GOAL OF THE EXERCISE:
Return exactly these lines and no others: the one containing "basket [564,275,607,344] ->" and all that follow it to the end of the listing below.
---------- SUPPLIED MATERIAL
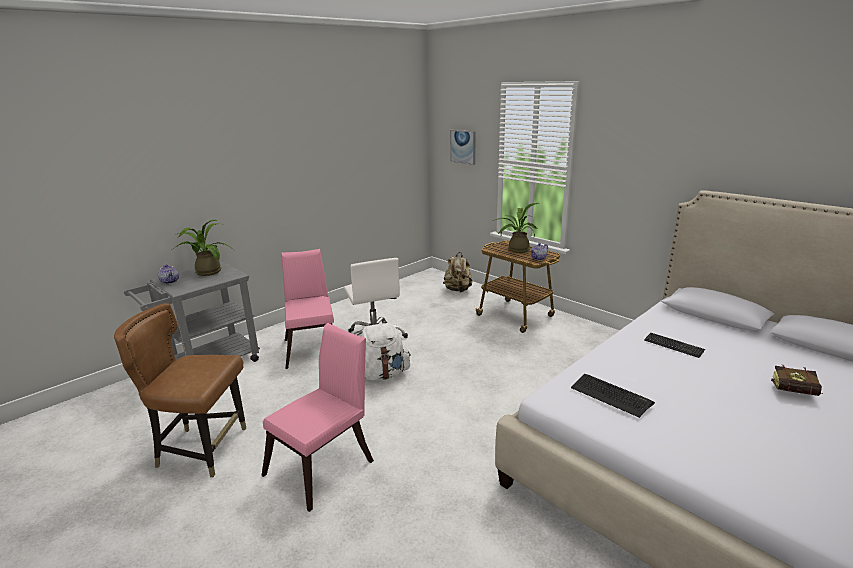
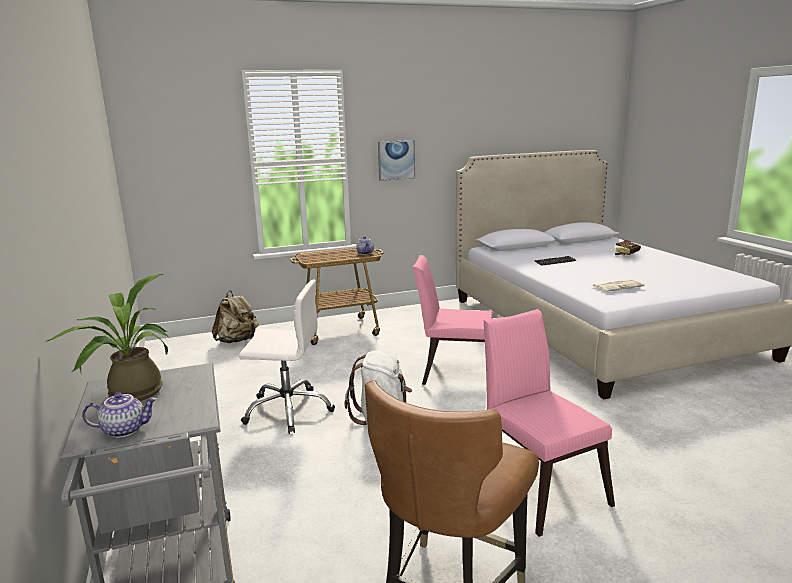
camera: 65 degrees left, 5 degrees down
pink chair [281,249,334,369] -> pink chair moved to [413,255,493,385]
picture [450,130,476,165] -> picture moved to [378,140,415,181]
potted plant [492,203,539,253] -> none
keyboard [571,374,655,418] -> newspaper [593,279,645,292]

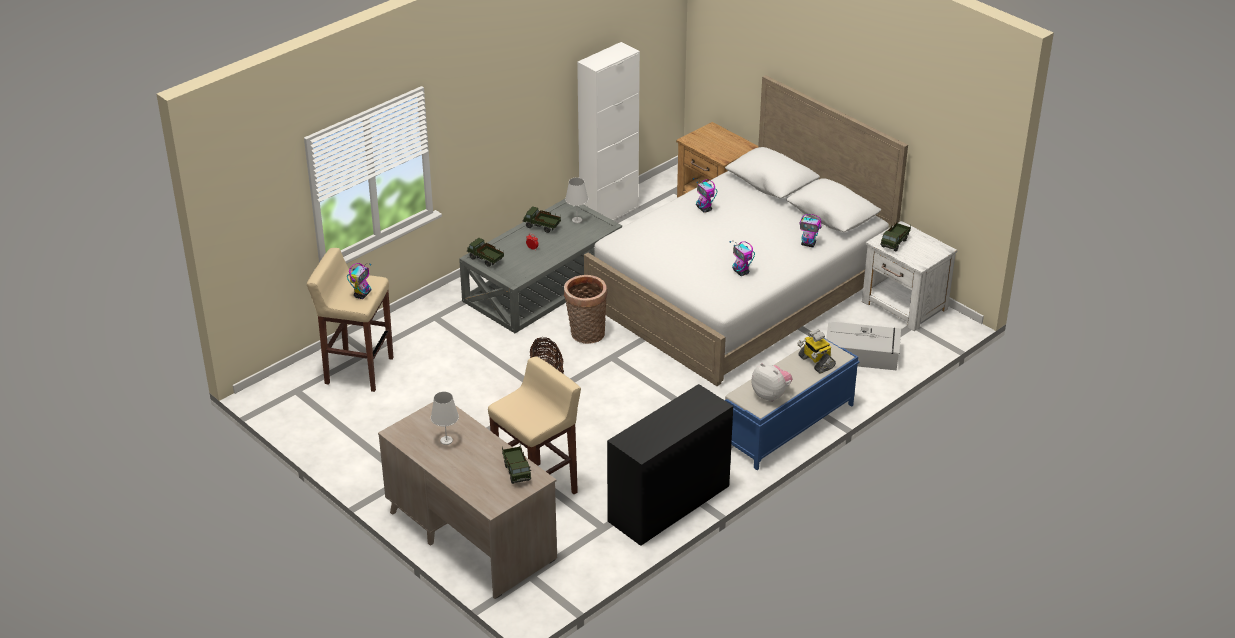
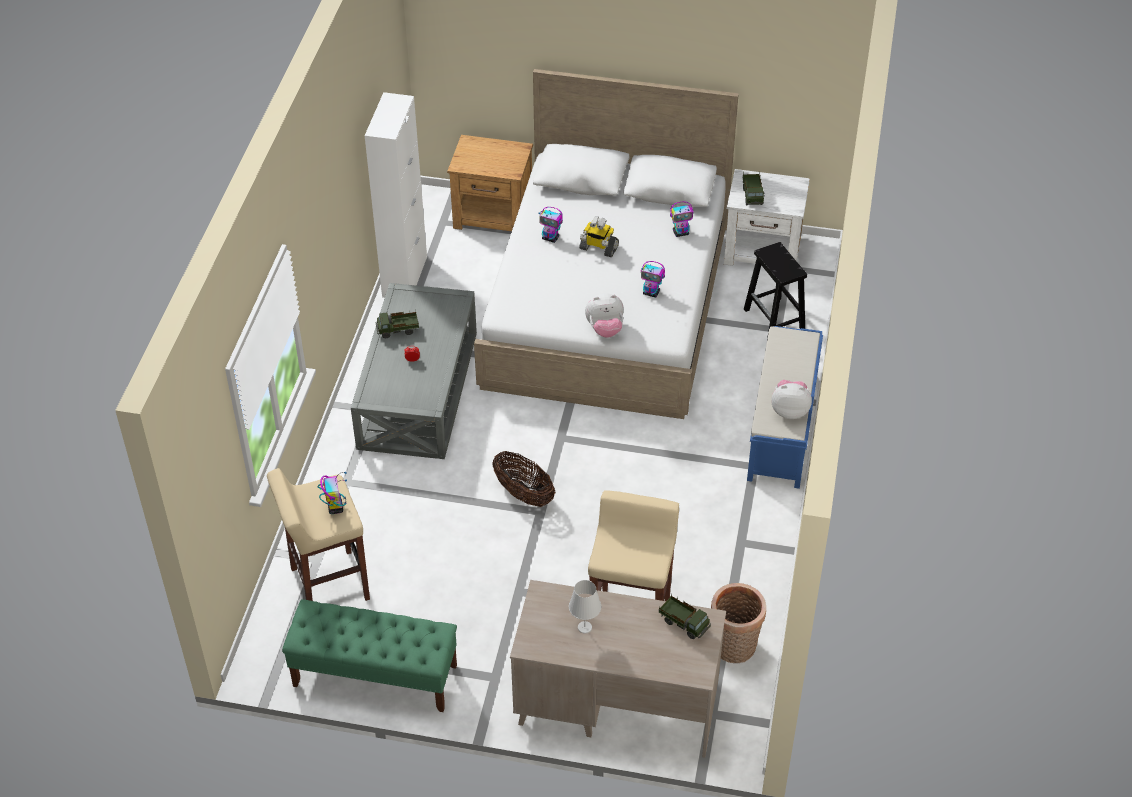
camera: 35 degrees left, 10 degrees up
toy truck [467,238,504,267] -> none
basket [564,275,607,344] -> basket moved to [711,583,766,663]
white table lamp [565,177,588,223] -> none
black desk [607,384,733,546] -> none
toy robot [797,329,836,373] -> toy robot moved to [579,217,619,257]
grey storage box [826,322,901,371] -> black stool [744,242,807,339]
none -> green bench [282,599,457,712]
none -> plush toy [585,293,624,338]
--------------------
COMPLETED EXERCISE:
basket [564,275,607,344] -> basket moved to [711,583,766,663]
white table lamp [565,177,588,223] -> none
black desk [607,384,733,546] -> none
toy robot [797,329,836,373] -> toy robot moved to [579,217,619,257]
grey storage box [826,322,901,371] -> black stool [744,242,807,339]
none -> green bench [282,599,457,712]
none -> plush toy [585,293,624,338]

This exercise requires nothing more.